A Greek word literally translated as "living well" or "doing well", eudaimonia (ευδαιμονια) is an originally Aristotelian concept dealing with happiness and its purpose in human life.

Dealt with extensively in Aristotle's work Nicomachean Ethics, Aristotle's account of happiness is connected to his work with the nature of the soul. What distinguishes living things from inanimate objects in Aristotle's view is their capacity to do specific things. From De Anima:

"The parts of plants are also organs,1 though altogether simple ones; the leaf, for instance, is a shelter for the shell, and the shell for the fruit, and similarly the roots correspond to a mouth, since both draw in food." 2

Here, Aristotle outlines his conception of function as central to understanding the soul of a living thing. All of the parts of an organism, as in this analogy with the plant, share a common function. All living things share the characteristic of possessing organs which act together to further its own existence. All capacities in a living thing exist in order to accomplish some action, and that organism exhibits virtue insofar as it fulfills those capacities for action by acting in accordance with its nature.

In terms of human beings, the capacity that distinguishes them from other organisms is that of reason, or advanced thought. Again, from De Anima:

"besides these parts ... others - human beings for instance ... also have the thinking part and understanding ... For perishable things that have reasoning also have all the other parts of the soul; but not all of those that have each of the other parts also have reasoning ... " 3

Since human beings possess this advanced capacity, it is necessary that they act to fulfill it throughout their lives in order to be completely virtuous. Otherwise, they are not living according to their fullest potential and are therefore not completely human. The concept of virtue as being related to this capacity is explored in greater depth in the Nicomachean Ethics:

"We have found, then, that the human function is the soul's activity that expresses reason or requires reason ... the same is true without qualification in every case, when we add to the function the superior achievement that expresses the virtue ... now we take the human function to be a certain kind of life, and take this life to be the soul's activity and actions that express reason ... the excellent man's function is to do this finely and well ... each function is completed well when its completion well when its completion expresses the proper virtue. Therefore, the human good turns out to be the soul's activity that expresses virtue." 4

Virtue can then be understood as that life of action which expresses the human function for advanced thought. Happiness can be understood in a similar manner. It is that complete end which is pursued for itself; it is that state which follows from understanding the importance of the virtuous life. By knowing why such a life is the only one proper for a human being, a person becomes happy, experiencing eudaimonia as a result of knowing that they are fulfilling their true function.

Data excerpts
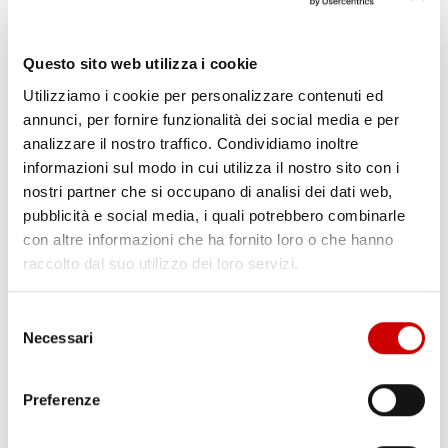
CREDO ANDRA’ IN NAZIONALE “Sono rimasto molto sorpreso da
questa dichiarazione di Conte, innanzitutto perché l’ho trovata
...
Questo sito web utilizza i cookie
Leggi articolo
Utilizziamo i cookie per personalizzare contenuti ed
annunci, per fornire funzionalità dei social media e per
analizzare il nostro traffico. Condividiamo inoltre
informazioni sul modo in cui utilizza il nostro sito con i
nostri partner che si occupano di analisi dei dati web,
pubblicità e social media, i quali potrebbero combinarle
con altre informazioni che ha fornito loro o che hanno
raccolto dal suo utilizzo dei loro servizi.
Selezione
Necessari
del
consenso
Preferenze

**Activity 1**.
According to the passage on eudaimonia, what does the Greek word literally mean?
**Activity 2**.
What comes after the final sentence of the passage on eudaimonia? Write the continuation.
The data excerpts are separate material, unrelated to the eudaimonia passage.

**Task result 1**.
It literally means "living well" or "doing well."

**Task result 2**.
1 gk. organon : Also translated as "tool".
2 Aristotle. De Anima. tr. Terence Irwin & Gail Fine. 412 b.
3 p. 415 a.
4 Aristotle. Nicomachean Ethics. tr. Terence Irwin & Gail Fine. 1098 a.

Eudaimonia is a Greek word that consists of eu (felicity) and daimon, which was a small spirit which supposedly dwelled on your shoulder throughout life overseeing your actions. Hence, eudaimonia essentially means the felicity of your spirit, or the state of living well and of having lived well throughout your entire life.

Although commonly translated as "happiness", happiness is a state that can come and go. You might be happy one minute and miserable the next. Eudaimonia means something more than this. It is not a state that can come and go, but means to have lived well throughout the course of your life, just as we might identify one man as a particularly "lucky man" whilst others just enjoyed brief periods of luck. Hence, eudaimonia can only really be recognized after an individual's death, when it becomes possible to sum up and pass judgement on their life as a whole, just as it is not possible to truly say someone is or was a good man until he has died and his capacity for wrongdoing has hence come to an end.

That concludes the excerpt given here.